═══ ИСХОДНЫЙ ДОКУМЕНТ

Таким образом, связанные с религией образы и мотивы также явились активным источником для создания вторичных образов и, соответственно, образных номинаций экспрессивного лексического фонда русского языка.

3. Элементы народной культуры, бытовых традиций. К таковым относятся, например, диалектные слова простоволосая и простоволоска 'с непокрытой головой (о замужней женщине)', ходить (быть) простоволосой (неодобр., пренебр.), опростоволоситься '(о замужней женщине) снять головной убор или платок и тем самым стать объектом упреков, пересудов, насмешек со стороны близких, со -седей'. Они связаны со свадебным обрядом, в котором воплощались представления крестьян о морально-этических нормах. Один из этапов свадебного обряда (окруч ение) состоял в том, что невесту окручали, т. е. надевали на нее специальный головной убор (в некоторых говорах НСО он назывался фальшон-ка / файшонка, в других - кичка, кокошник и т. д.) или повязывали голову платком (платом, косынкой / косинкой) как символ того, что она становится хозяйкой в доме: быть без головного убора замужней женщине считалось предосудительным, в том числе и с гигиенической точки зрения - волосы могли попасть в пищу. Если кто-нибудь на свадьбе снимал с невесты головной убор или платок, нередко ради шутки, - это считалось нарушением традиции, осуждалось и закрепилось в семантике глагола опростоволосить (невесту), т.е. поставить ее в неприятное положение, опозорить перед гостями. Ср. в древнерусском языке: опростоволосить 'сорвать головной убор, обнажив волосы (как бесчестье)' [СРЯ XI-XVII, 13, с. 50]. Вторичное значение глагола опростоволоситься - 'оказаться в неприятном, смешном положении, допустив грубую ошибку, оплошность, промах' - мотивировано в говорах, где сохраняется первичное значение, и не мотивировано в литературном языке: в нем оно не сохранилось. Также с обрядом окручения невесты связаны истоки образного значения глагола окрутить (девушку, девку) 'обманным путем взять или выдать замуж'. В советское время была переосмыслена номинация сват (см. об этом далее), тоже относящаяся к реалиям свадебного обряда: сват и сватья (мн. ч. сватовья) - это родители со стороны жены и мужа по отношению друг к другу.

══════
═══ ИЗВЛЕЧЁННЫЕ ДАННЫЕ

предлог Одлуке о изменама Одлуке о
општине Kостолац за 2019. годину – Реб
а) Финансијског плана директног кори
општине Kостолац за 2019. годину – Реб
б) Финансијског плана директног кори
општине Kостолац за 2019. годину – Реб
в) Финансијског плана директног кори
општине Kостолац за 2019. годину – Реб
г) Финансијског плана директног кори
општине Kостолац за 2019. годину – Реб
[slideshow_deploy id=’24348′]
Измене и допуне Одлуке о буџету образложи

══════
═══ ИЗВЛЕЧЁННЫЕ ДАННЫЕ

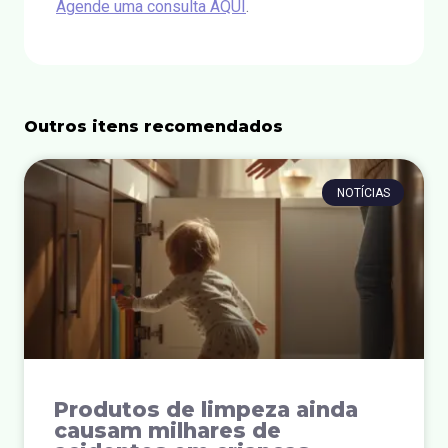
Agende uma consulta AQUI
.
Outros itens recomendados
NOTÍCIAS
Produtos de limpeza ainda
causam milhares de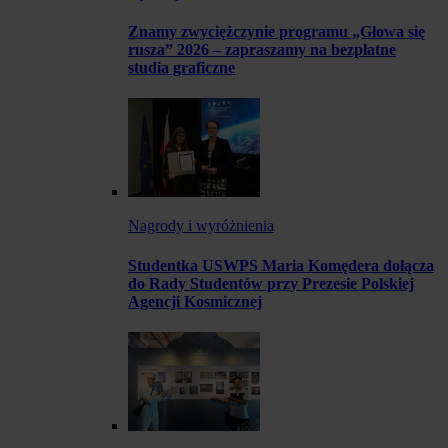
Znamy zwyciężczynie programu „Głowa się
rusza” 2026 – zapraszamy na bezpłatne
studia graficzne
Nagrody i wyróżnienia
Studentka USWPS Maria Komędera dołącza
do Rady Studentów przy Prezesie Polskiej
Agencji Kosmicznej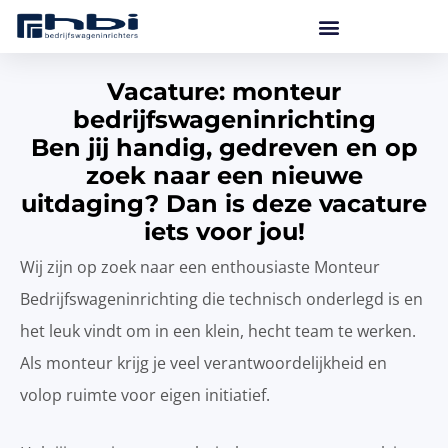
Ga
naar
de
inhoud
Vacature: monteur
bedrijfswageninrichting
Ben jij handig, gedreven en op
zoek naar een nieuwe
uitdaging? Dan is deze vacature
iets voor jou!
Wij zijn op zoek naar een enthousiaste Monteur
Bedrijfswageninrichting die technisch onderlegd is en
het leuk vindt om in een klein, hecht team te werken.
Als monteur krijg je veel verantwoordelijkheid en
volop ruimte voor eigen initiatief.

══════

**ЧТО СДЕЛАТЬ**
Допишите следующую часть текста о диалектных словах, связанных со свадебным обрядом. Начните сразу после его последнего предложения.

**РЕЗУЛЬТАТ**
Современное, уже не мотированное значение глагола подкузьмить 'поставить кого-л. в трудное, неприятное положение, подвести' восходит к старорусской традиции: в девичий праздник «кузминки» около 1-го ноября девушка могла подпоить парня, завлечь его, а потом заставить на ней жениться, так же и парень мог «подкузмить» девушку [Максимов, 1994, с. 340-341].

Первичные образы, выраженные некоторыми разговорными, просторечными и диалектными глаголами поведения, связаны с русской плясовой культурой. Так, значение 'поступать непредсказуемо, неожиданно, делать что-н. смешное, вызывая иронию, насмешки у окружающих' выражается глаголами: выкамаривать (и выкамуривать в говорах НСО), который первоначально имел более узкое и конкретное значение - 'выделывать сложные па в «Камаринском» (русском народном танце, исполнявшемся под мелодию песни «Камаринская»)', выкаблучивать, выделывать (фигуры в пляске, танце), выкидывать (ноги в пляске, танце, делать сложные, замысловатые телодвижения, па), выплясывать (фигуры в пляске). Они

входят в синонимический ряд с глаголами вытворять, отмачивать (с парадоксальной внутренней формой), отчубучивать / отчебучивать (с затемненной внутренней формой и уникальной основой). Выплясывать сейчас употребляется еще в одном метафорическом значении: 'выпрашивать, добиваться чего-н.' - «Наш ректор опять выплясывал в министерстве деньги на строительство здания» (из разг. речи). Ассоциации с пляской передают также ФЕ плясать под (чужую) дудку, существительные дуропляс 'недалекий человек, не любящий трудиться; бездельник' (в говорах НСО), свистопляска. О последнем слове нужно сказать особо.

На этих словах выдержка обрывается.